Essas imagens surpreendentes, que formam um cinema privado de nossa vida noturna, são uma porta de entrada para um novo nível de realidade: o nível de imagens animadas, de nossos desejos. Portanto, eles representam o futuro, porque o futuro é em grande parte o resultado de como agimos em relação aos nossos desejos atuais.

Assim, chegamos à segunda hipótese sobre por que estamos sonhando tanto. Nosso momento exige que calculemos a perda de nossas vidas passadas, um luto de como vivemos, somado ao luto potencial ou real das pessoas que estamos perdendo. Nossos sonhos são, então, a expressão de um novo mundo possível, criado pela retomada de desejos passados, mas de uma maneira sem precedentes, porque é sem precedentes do que estamos enfrentando.

Cem anos após Freud, descobertas recentes em neurociência parecem corroborar a idéia de que o trabalho dos sonhos tem uma função de recomposição cognitiva e rearticulação da memória. Sidarta Ribeiro, em seu magnífico “O oráculo da noite” [4], mostra que o sonho pode funcionar como um simulador de vida e, portanto, existem certas maneiras de sonhar que podem funcionar como solucionadores de problemas ou como diz o xamã Kopenawa:

“Dessa forma, os xamãs podem sonhar com as terras devastadas que cercam nossa floresta e a fervura dos fumos epidêmicos que delas surgem. xapiri eles nos tornam realmente sábios, porque quando dançam para nós suas imagens aplicam nossos pensamentos “. [5]

Assim, chegamos à nossa terceira hipótese, a saber, que poderíamos ler os sonhos deste momento de pandemia, guiados por um desejo comum hipotético: que tudo isso acabe e a vida volte ao normal, ou que uma nova floresta se abra. Isso significaria que, além do significado individual, os sonhos poderiam ser lidos como um sismógrafo do futuro.

Em nossos relatórios preliminares, vemos que os sonhadores também sonham, e de forma repetitiva, com imagens muito nítidas, muito intensas e com tópicos relacionados à invasão, sujeira e limpeza, além de criminosos que andam pelas ruas desertas. Outras vezes, sonham com longas histórias, captando personagens esquecidos do passado mais distante, como se precisássemos ampliar o espectro de nossa história para criar um futuro possível além da simples negação do presente eterno, que nunca para de acontecer. .

Referências

[1] Beradt, C. (2017) Sonhos no Terceiro Reich. São Paulo: três estrelas.

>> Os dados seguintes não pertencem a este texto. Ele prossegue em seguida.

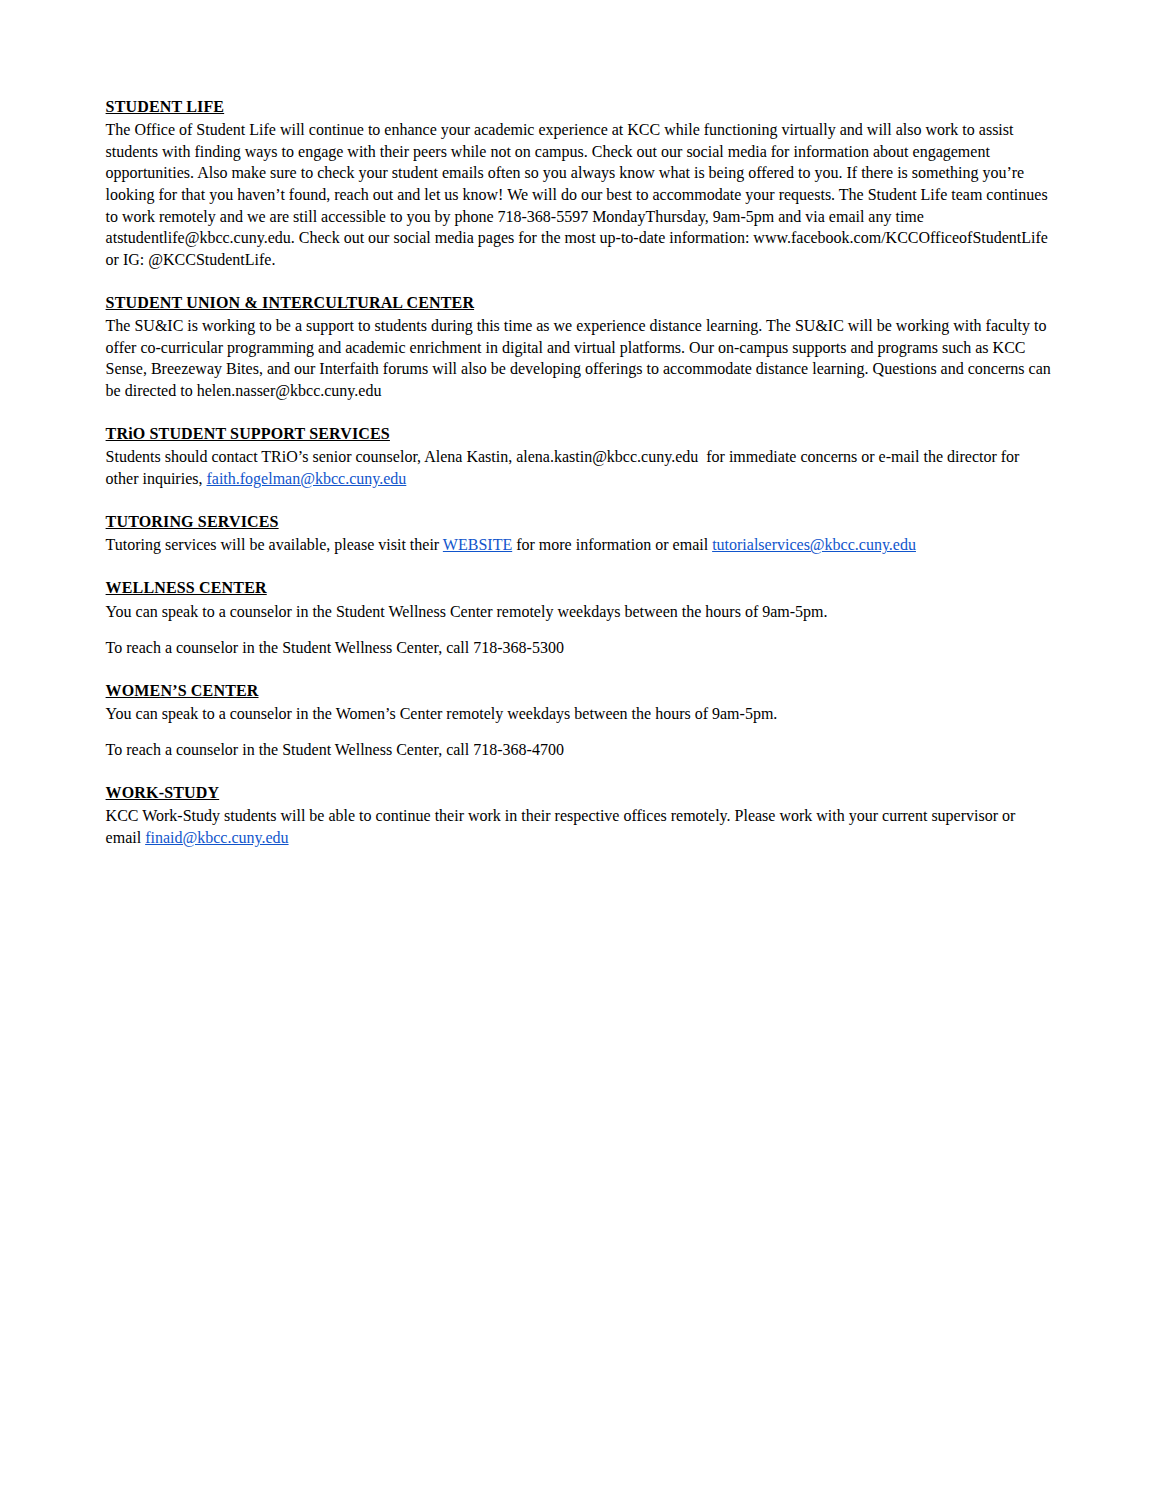STUDENT LIFE
The Office of Student Life will continue to enhance your academic experience at KCC while functioning virtually and will also work to assist students with finding ways to engage with their peers while not on campus. Check out our social media for information about engagement opportunities. Also make sure to check your student emails often so you always know what is being offered to you. If there is something you’re looking for that you haven’t found, reach out and let us know! We will do our best to accommodate your requests. The Student Life team continues to work remotely and we are still accessible to you by phone 718-368-5597 MondayThursday, 9am-5pm and via email any time atstudentlife@kbcc.cuny.edu. Check out our social media pages for the most up-to-date information: www.facebook.com/KCCOfficeofStudentLife or IG: @KCCStudentLife.
STUDENT UNION & INTERCULTURAL CENTER
The SU&IC is working to be a support to students during this time as we experience distance learning. The SU&IC will be working with faculty to offer co-curricular programming and academic enrichment in digital and virtual platforms. Our on-campus supports and programs such as KCC Sense, Breezeway Bites, and our Interfaith forums will also be developing offerings to accommodate distance learning. Questions and concerns can be directed to helen.nasser@kbcc.cuny.edu
TRiO STUDENT SUPPORT SERVICES
Students should contact TRiO’s senior counselor, Alena Kastin, alena.kastin@kbcc.cuny.edu for immediate concerns or e-mail the director for other inquiries, faith.fogelman@kbcc.cuny.edu
TUTORING SERVICES
Tutoring services will be available, please visit their WEBSITE for more information or email tutorialservices@kbcc.cuny.edu
WELLNESS CENTER
You can speak to a counselor in the Student Wellness Center remotely weekdays between the hours of 9am-5pm.
To reach a counselor in the Student Wellness Center, call 718-368-5300
WOMEN’S CENTER
You can speak to a counselor in the Women’s Center remotely weekdays between the hours of 9am-5pm.
To reach a counselor in the Student Wellness Center, call 718-368-4700
WORK-STUDY
KCC Work-Study students will be able to continue their work in their respective offices remotely. Please work with your current supervisor or email finaid@kbcc.cuny.edu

[2] Artemidoro, (2dc) Na interpretação dos sonhos. Rio de Janeiro: Zahar, 2009.

[3] Freud, S. (1900) Interpretação dos sonhos. Trabalhos completos Sigmund Freud, Vol. IV. São Paulo: Companhia das Letras, 2016.

[4] Ribeiro, S. (2019) O oráculo da noite. São Paulo: Companhia das Letras.

[5] Kopenawa, D. e Albert, B. (2010) Caindo do céu: palavras de um xamã Yanomami. São Paulo: Companhia das Letras, p. 333-334.